|By Melissa Pamer, Daily Breeze, Torrance,
Calif.McClatchy-Tribune Regional News
Aug. 27, 2009 - The troubled bank that loaned Terranea Resort money to transform the former site of Marineland of the Pacific into a luxury hotel has initiated foreclosure proceedings against the newly opened Rancho Palos Verdes property.
Corus Bank, a Chicago-based institution the Federal Deposit Insurance Corp. has put up for bids reportedly due next week, filed a notice of default earlier this month on its $180 million loan to Terranea.
The notice was filed with Los Angeles County just three days after the resort's secondary lender -- led by Microsoft billionaire Bill Gates' Cascade Investment -- had made a similar filing Aug. 11 on its $110 million loan to the project.
The default notices come two months after Terranea opened with a 360-room hotel, 82 ownership units, several restaurants and a nine-hole golf course amid economic conditions that have dealt a crippling blow to the hospitality industry.

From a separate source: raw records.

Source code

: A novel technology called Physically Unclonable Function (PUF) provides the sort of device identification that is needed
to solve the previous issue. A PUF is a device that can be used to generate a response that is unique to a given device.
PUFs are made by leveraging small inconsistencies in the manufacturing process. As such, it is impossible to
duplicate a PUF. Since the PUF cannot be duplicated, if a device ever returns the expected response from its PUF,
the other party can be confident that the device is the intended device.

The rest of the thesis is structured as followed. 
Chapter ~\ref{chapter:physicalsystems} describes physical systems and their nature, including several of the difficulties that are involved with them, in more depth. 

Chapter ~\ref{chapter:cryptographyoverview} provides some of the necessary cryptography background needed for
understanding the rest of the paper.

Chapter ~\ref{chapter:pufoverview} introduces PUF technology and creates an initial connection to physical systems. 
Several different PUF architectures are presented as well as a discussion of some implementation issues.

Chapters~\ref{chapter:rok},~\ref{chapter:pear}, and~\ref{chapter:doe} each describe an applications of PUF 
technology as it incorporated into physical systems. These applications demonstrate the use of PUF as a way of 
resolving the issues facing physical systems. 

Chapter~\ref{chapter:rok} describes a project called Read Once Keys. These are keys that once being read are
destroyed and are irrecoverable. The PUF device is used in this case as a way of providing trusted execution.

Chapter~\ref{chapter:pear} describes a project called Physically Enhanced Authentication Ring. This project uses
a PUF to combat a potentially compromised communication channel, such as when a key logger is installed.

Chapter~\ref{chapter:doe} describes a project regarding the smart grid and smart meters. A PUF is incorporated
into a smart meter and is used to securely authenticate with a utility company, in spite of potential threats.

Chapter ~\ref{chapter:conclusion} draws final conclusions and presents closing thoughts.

The two filings set the resort on parallel but staggered timelines of about 125 days toward separate foreclosure sales.
It remains unclear what might happen in the meantime, particularly due to the uncertain fate of Corus Bank, which may be forced by the federal government to sell off individual commercial real estate loans or be bought in its entirety by another bank or investment firm.
Because Cascade filed a notice of default first, it may be able to take and maintain ownership of the resort property, which cost $480 million to build.
"It's very hard to figure out ... what's going to happen," said real estate attorney Bruce Galloway, who advised the city of Rancho Palos Verdes on a now-defunct plan to rebate hotel tax revenue to the resort.
"It does appear there's going to be a change in ownership here unless something magical happens."
Bob Lowe, founder and chief executive of Los Angeles-based Terranea developer Lowe Enterprises, was unavailable to comment.
He has previously said that his company has an "excellent relationship" with Cascade but had struggled with Corus and had been unable to get nearly $13 million in remaining loan funds from the bank.
City Councilman Steve Wolowicz said the news of the second filing added validity to municipal officials' concern that unforeseen actions related to the resort's financing could potentially affect the city and its tax rebate deal.
"We're hoping that the property remains open, that it's subject to good management," Wolowicz said.
With the filings, the resort joins some 285 California hotels that are in default or foreclosure, according to a survey from Irvine-based consulting firm Atlas Hospitality Group.
"Typically, it really has a detrimental effect on a resort property to be in default," said Alan Reay, president of Atlas. "If you're looking to get married, do you want to plan a wedding there next year?"